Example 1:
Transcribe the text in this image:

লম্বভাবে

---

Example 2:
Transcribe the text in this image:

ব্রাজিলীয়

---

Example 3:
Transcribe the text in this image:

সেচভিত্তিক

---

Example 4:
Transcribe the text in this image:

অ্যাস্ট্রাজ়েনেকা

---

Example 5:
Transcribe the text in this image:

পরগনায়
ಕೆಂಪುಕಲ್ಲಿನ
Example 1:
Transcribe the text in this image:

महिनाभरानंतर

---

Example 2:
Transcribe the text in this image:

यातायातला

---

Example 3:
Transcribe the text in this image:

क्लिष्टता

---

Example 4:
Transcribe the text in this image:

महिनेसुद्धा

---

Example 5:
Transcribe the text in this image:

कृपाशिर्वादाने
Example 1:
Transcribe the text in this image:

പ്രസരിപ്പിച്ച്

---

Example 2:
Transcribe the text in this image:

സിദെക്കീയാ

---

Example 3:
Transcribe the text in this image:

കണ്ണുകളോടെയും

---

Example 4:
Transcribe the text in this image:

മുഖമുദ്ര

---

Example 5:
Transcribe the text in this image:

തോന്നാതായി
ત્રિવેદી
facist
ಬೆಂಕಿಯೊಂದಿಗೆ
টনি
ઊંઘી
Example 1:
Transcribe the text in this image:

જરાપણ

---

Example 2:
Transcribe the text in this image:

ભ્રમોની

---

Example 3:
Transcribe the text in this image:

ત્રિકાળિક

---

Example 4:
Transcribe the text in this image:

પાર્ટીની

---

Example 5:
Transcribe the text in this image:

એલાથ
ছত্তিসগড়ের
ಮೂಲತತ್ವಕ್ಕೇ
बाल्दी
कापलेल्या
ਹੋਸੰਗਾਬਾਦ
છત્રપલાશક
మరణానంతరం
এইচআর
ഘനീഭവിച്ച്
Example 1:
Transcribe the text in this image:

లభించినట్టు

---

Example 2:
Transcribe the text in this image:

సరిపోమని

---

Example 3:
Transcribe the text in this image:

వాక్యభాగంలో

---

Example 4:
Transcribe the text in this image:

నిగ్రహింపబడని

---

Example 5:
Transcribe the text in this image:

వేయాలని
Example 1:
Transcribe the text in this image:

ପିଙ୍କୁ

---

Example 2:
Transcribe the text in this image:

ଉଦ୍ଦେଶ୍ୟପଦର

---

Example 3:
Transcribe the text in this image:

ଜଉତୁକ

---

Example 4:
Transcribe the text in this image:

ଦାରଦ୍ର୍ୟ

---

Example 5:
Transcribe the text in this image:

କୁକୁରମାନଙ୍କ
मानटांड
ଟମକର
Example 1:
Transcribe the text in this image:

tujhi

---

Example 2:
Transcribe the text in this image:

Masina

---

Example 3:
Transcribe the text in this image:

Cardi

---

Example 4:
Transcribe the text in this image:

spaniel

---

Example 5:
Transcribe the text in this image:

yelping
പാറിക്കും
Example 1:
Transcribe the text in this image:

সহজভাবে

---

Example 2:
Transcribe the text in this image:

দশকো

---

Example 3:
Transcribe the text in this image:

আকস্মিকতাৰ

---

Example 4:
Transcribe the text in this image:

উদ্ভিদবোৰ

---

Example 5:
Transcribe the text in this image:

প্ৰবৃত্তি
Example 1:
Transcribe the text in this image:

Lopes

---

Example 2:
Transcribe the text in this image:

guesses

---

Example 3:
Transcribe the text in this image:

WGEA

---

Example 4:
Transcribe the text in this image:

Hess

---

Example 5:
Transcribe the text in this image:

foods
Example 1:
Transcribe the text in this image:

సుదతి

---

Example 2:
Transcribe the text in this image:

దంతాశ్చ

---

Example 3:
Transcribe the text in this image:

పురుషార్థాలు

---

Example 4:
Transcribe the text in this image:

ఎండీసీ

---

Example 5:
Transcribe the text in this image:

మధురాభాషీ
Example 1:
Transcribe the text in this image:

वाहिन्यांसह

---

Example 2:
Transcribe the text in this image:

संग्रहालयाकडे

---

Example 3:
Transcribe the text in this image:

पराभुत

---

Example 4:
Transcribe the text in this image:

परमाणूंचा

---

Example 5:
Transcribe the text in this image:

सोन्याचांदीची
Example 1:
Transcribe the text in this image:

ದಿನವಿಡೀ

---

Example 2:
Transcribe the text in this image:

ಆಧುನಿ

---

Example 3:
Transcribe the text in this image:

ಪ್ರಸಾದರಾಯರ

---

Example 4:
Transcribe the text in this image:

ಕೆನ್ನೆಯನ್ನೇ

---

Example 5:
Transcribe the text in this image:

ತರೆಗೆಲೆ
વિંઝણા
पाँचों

=======

Exercise brief: The answer must restate all of the entries exactly.

Problem solution:
Example 1:
Transcribe the text in this image:

লম্বভাবে

---

Example 2:
Transcribe the text in this image:

ব্রাজিলীয়

---

Example 3:
Transcribe the text in this image:

সেচভিত্তিক

---

Example 4:
Transcribe the text in this image:

অ্যাস্ট্রাজ়েনেকা

---

Example 5:
Transcribe the text in this image:

পরগনায়
ಕೆಂಪುಕಲ್ಲಿನ
Example 1:
Transcribe the text in this image:

महिनाभरानंतर

---

Example 2:
Transcribe the text in this image:

यातायातला

---

Example 3:
Transcribe the text in this image:

क्लिष्टता

---

Example 4:
Transcribe the text in this image:

महिनेसुद्धा

---

Example 5:
Transcribe the text in this image:

कृपाशिर्वादाने
Example 1:
Transcribe the text in this image:

പ്രസരിപ്പിച്ച്

---

Example 2:
Transcribe the text in this image:

സിദെക്കീയാ

---

Example 3:
Transcribe the text in this image:

കണ്ണുകളോടെയും

---

Example 4:
Transcribe the text in this image:

മുഖമുദ്ര

---

Example 5:
Transcribe the text in this image:

തോന്നാതായി
ત્રિવેદી
facist
ಬೆಂಕಿಯೊಂದಿಗೆ
টনি
ઊંઘી
Example 1:
Transcribe the text in this image:

જરાપણ

---

Example 2:
Transcribe the text in this image:

ભ્રમોની

---

Example 3:
Transcribe the text in this image:

ત્રિકાળિક

---

Example 4:
Transcribe the text in this image:

પાર્ટીની

---

Example 5:
Transcribe the text in this image:

એલાથ
ছত্তিসগড়ের
ಮೂಲತತ್ವಕ್ಕೇ
बाल्दी
कापलेल्या
ਹੋਸੰਗਾਬਾਦ
છત્રપલાશક
మరణానంతరం
এইচআর
ഘനീഭവിച്ച്
Example 1:
Transcribe the text in this image:

లభించినట్టు

---

Example 2:
Transcribe the text in this image:

సరిపోమని

---

Example 3:
Transcribe the text in this image:

వాక్యభాగంలో

---

Example 4:
Transcribe the text in this image:

నిగ్రహింపబడని

---

Example 5:
Transcribe the text in this image:

వేయాలని
Example 1:
Transcribe the text in this image:

ପିଙ୍କୁ

---

Example 2:
Transcribe the text in this image:

ଉଦ୍ଦେଶ୍ୟପଦର

---

Example 3:
Transcribe the text in this image:

ଜଉତୁକ

---

Example 4:
Transcribe the text in this image:

ଦାରଦ୍ର୍ୟ

---

Example 5:
Transcribe the text in this image:

କୁକୁରମାନଙ୍କ
मानटांड
ଟମକର
Example 1:
Transcribe the text in this image:

tujhi

---

Example 2:
Transcribe the text in this image:

Masina

---

Example 3:
Transcribe the text in this image:

Cardi

---

Example 4:
Transcribe the text in this image:

spaniel

---

Example 5:
Transcribe the text in this image:

yelping
പാറിക്കും
Example 1:
Transcribe the text in this image:

সহজভাবে

---

Example 2:
Transcribe the text in this image:

দশকো

---

Example 3:
Transcribe the text in this image:

আকস্মিকতাৰ

---

Example 4:
Transcribe the text in this image:

উদ্ভিদবোৰ

---

Example 5:
Transcribe the text in this image:

প্ৰবৃত্তি
Example 1:
Transcribe the text in this image:

Lopes

---

Example 2:
Transcribe the text in this image:

guesses

---

Example 3:
Transcribe the text in this image:

WGEA

---

Example 4:
Transcribe the text in this image:

Hess

---

Example 5:
Transcribe the text in this image:

foods
Example 1:
Transcribe the text in this image:

సుదతి

---

Example 2:
Transcribe the text in this image:

దంతాశ్చ

---

Example 3:
Transcribe the text in this image:

పురుషార్థాలు

---

Example 4:
Transcribe the text in this image:

ఎండీసీ

---

Example 5:
Transcribe the text in this image:

మధురాభాషీ
Example 1:
Transcribe the text in this image:

वाहिन्यांसह

---

Example 2:
Transcribe the text in this image:

संग्रहालयाकडे

---

Example 3:
Transcribe the text in this image:

पराभुत

---

Example 4:
Transcribe the text in this image:

परमाणूंचा

---

Example 5:
Transcribe the text in this image:

सोन्याचांदीची
Example 1:
Transcribe the text in this image:

ದಿನವಿಡೀ

---

Example 2:
Transcribe the text in this image:

ಆಧುನಿ

---

Example 3:
Transcribe the text in this image:

ಪ್ರಸಾದರಾಯರ

---

Example 4:
Transcribe the text in this image:

ಕೆನ್ನೆಯನ್ನೇ

---

Example 5:
Transcribe the text in this image:

ತರೆಗೆಲೆ
વિંઝણા
पाँचों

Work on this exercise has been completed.